Quest’ultima è un “gioco” bizzarro che la natura offre ogni dieci anni, appunto!
Quest’inverno sembra essersi formato il ghiaccio ancor più abbondante del 2011 e quando sono salito ad ammirare Santi Padros e Diego Toigo mentre ripercorrevano la via, ho provato una forte emozione e una voglia matta di tornarci pure io, cosa che non avrei mai detto, ricordandomi i rischi presi durante la salita da me e Peter.
Non ho resistito e pochi giorni fa sono ritornato a salire il flusso gelato di Questo Gioco di Fantasmi, insieme all’amico Stefano Teto “Cagia” e ci siamo divertiti entrambi. E’ stata un’emozione, se non simile, forse anche più forte di quella vissuta dieci anni fa. Credo che anche il fatto di stringere nuovi forti legami con ragazzi più giovani di me, che mi stimano e mi mantengono fresco di spirito, sia ciò che più mi migliora. Che esca ad arrampicare da solo oppure in buona compagnia, la mia regola è divertirmi facendo del buon alpinismo, in stile e rispettando la montagna per quella che è: un luogo meravigliosamente fragile ed esigente. Preparazione mentale e fisica permettono una pratica più sciolta e sicura, come il rispetto dell’etica stabilisce l’eleganza del proprio agire.

Il Cimon di Palantina, grazie al potere dei social e quindi agli appassionati che lo percorrono con piccozze e ramponi lungo le pareti nord, condividendo le loro esperienze, è diventato una meta apprezzata da scalatori provenienti anche da lontano, ed io, sentendomi un po’ il promotore, vedo che la montagna di casa è valorizzata.

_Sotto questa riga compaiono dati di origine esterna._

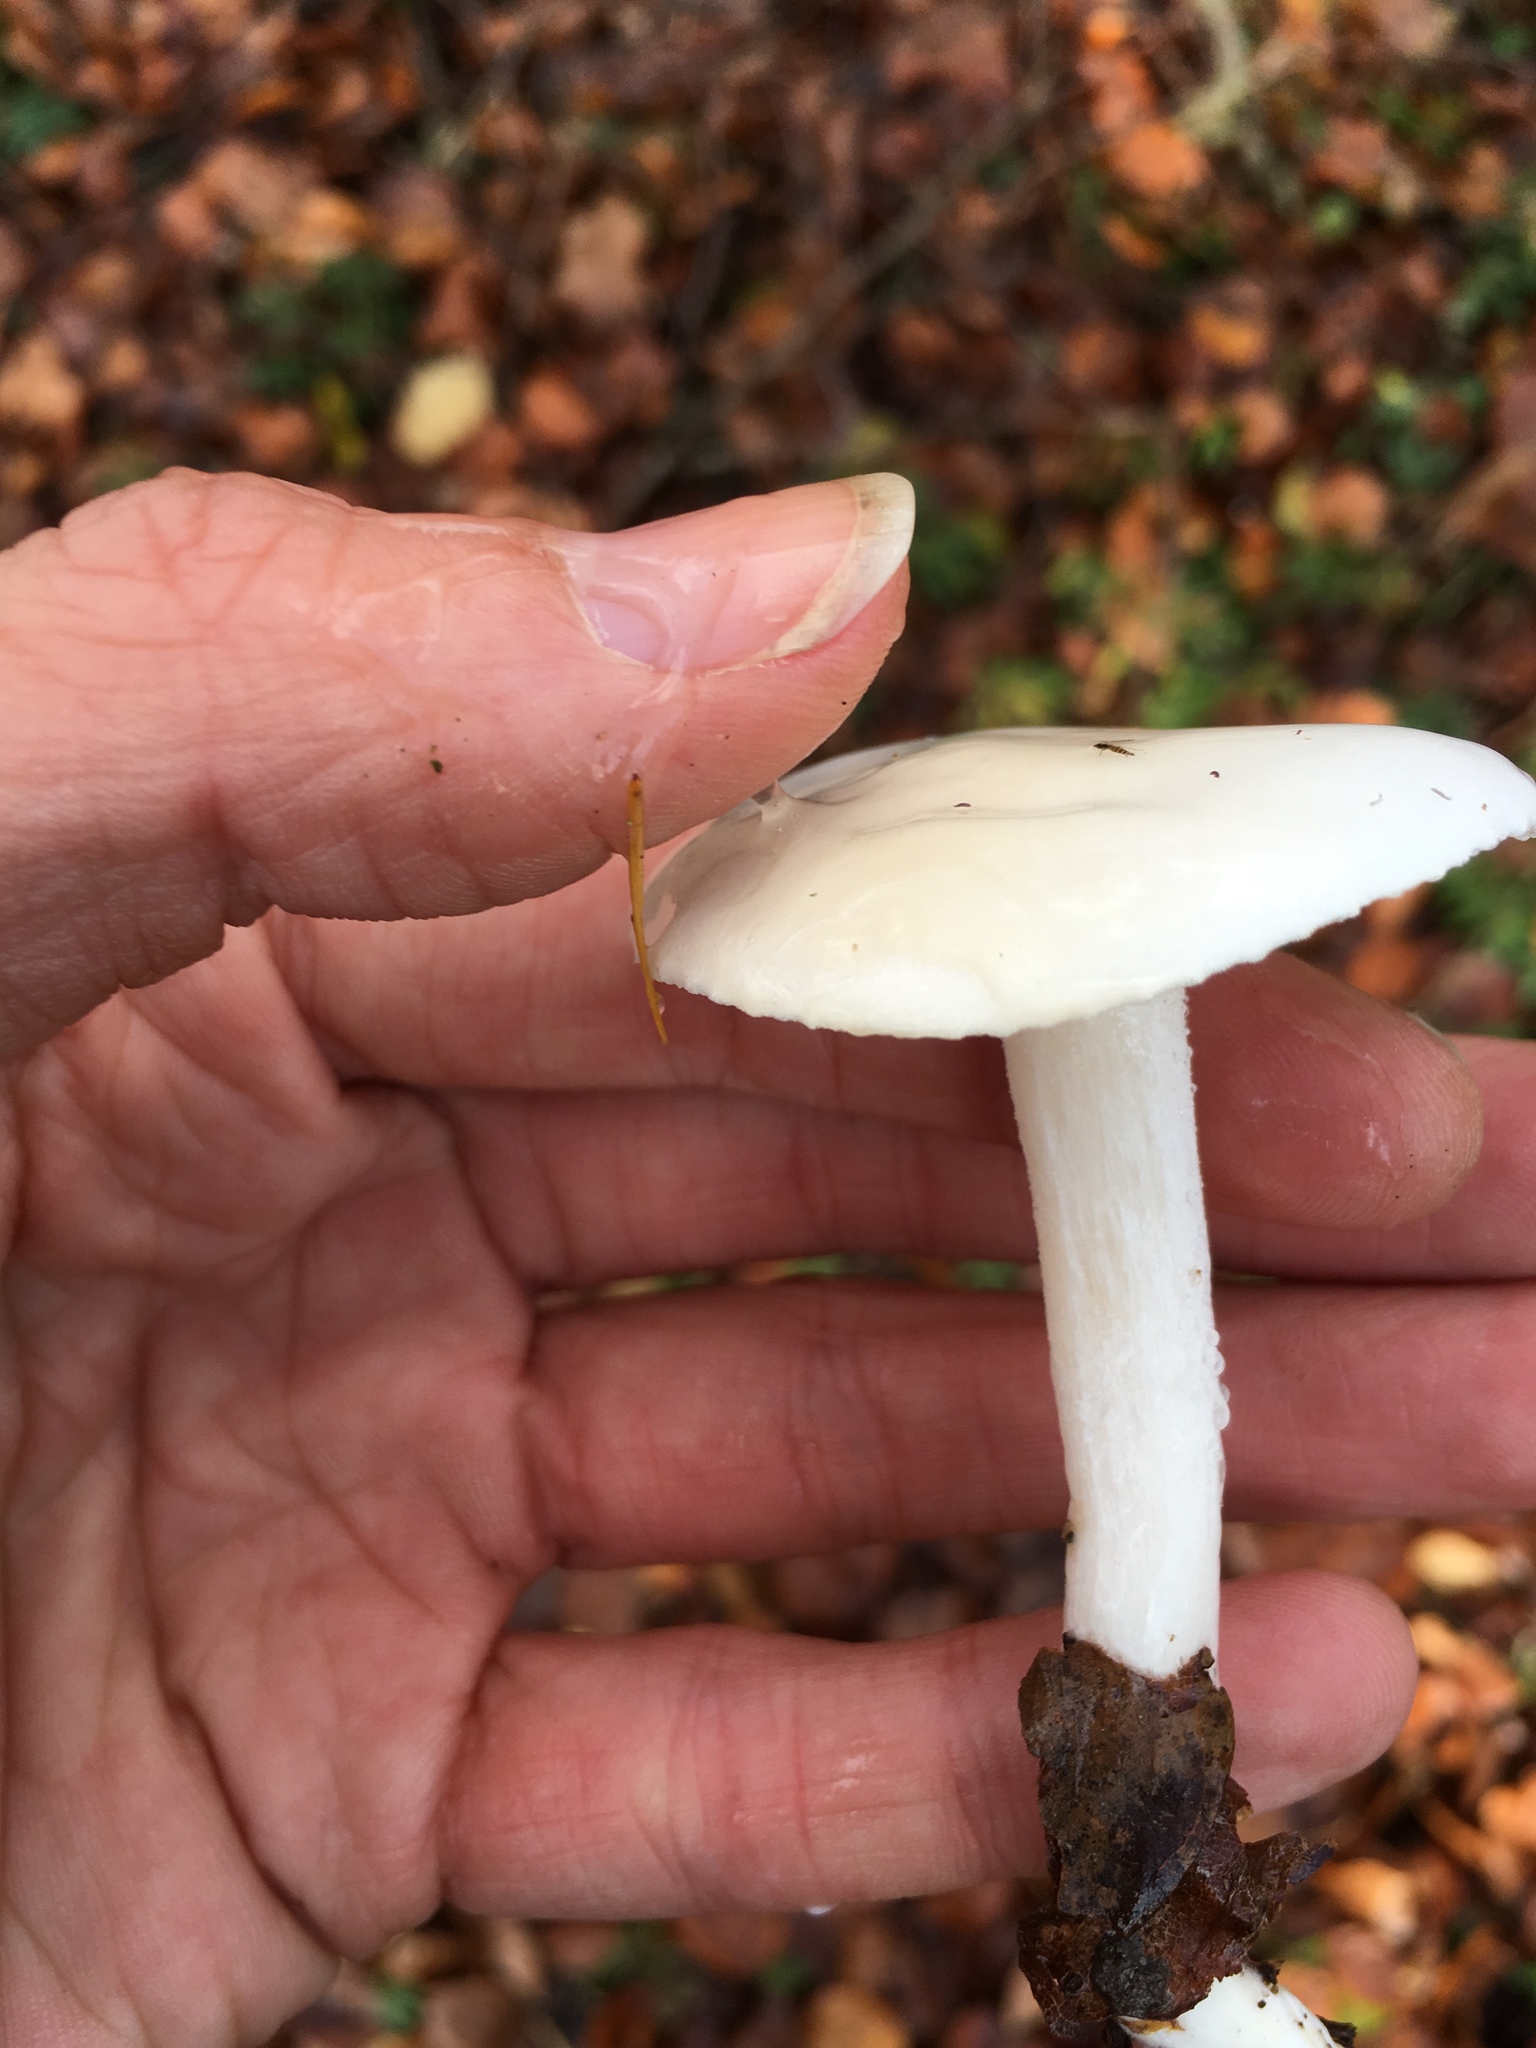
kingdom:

Ma vedo anche un altro aspetto dei social che vorrei sottolineare. Se da un lato sono strumenti utili per divulgare notizie in tempi ridotti sulle condizioni delle strutture ghiacciate e sulla loro percorribilità, da un altro lato sono spesso utilizzati come palcoscenico per mettersi in mostra. La montagna per me, invece, rimane un luogo di splendore e disperazione, di emozioni da custodire con gelosia. Forse ho una visione un po’ elitaria, ma credo che in
questo mondo sia giusto che qualcosa rimanga legato al proprio intimo rapporto con la vita e la natura.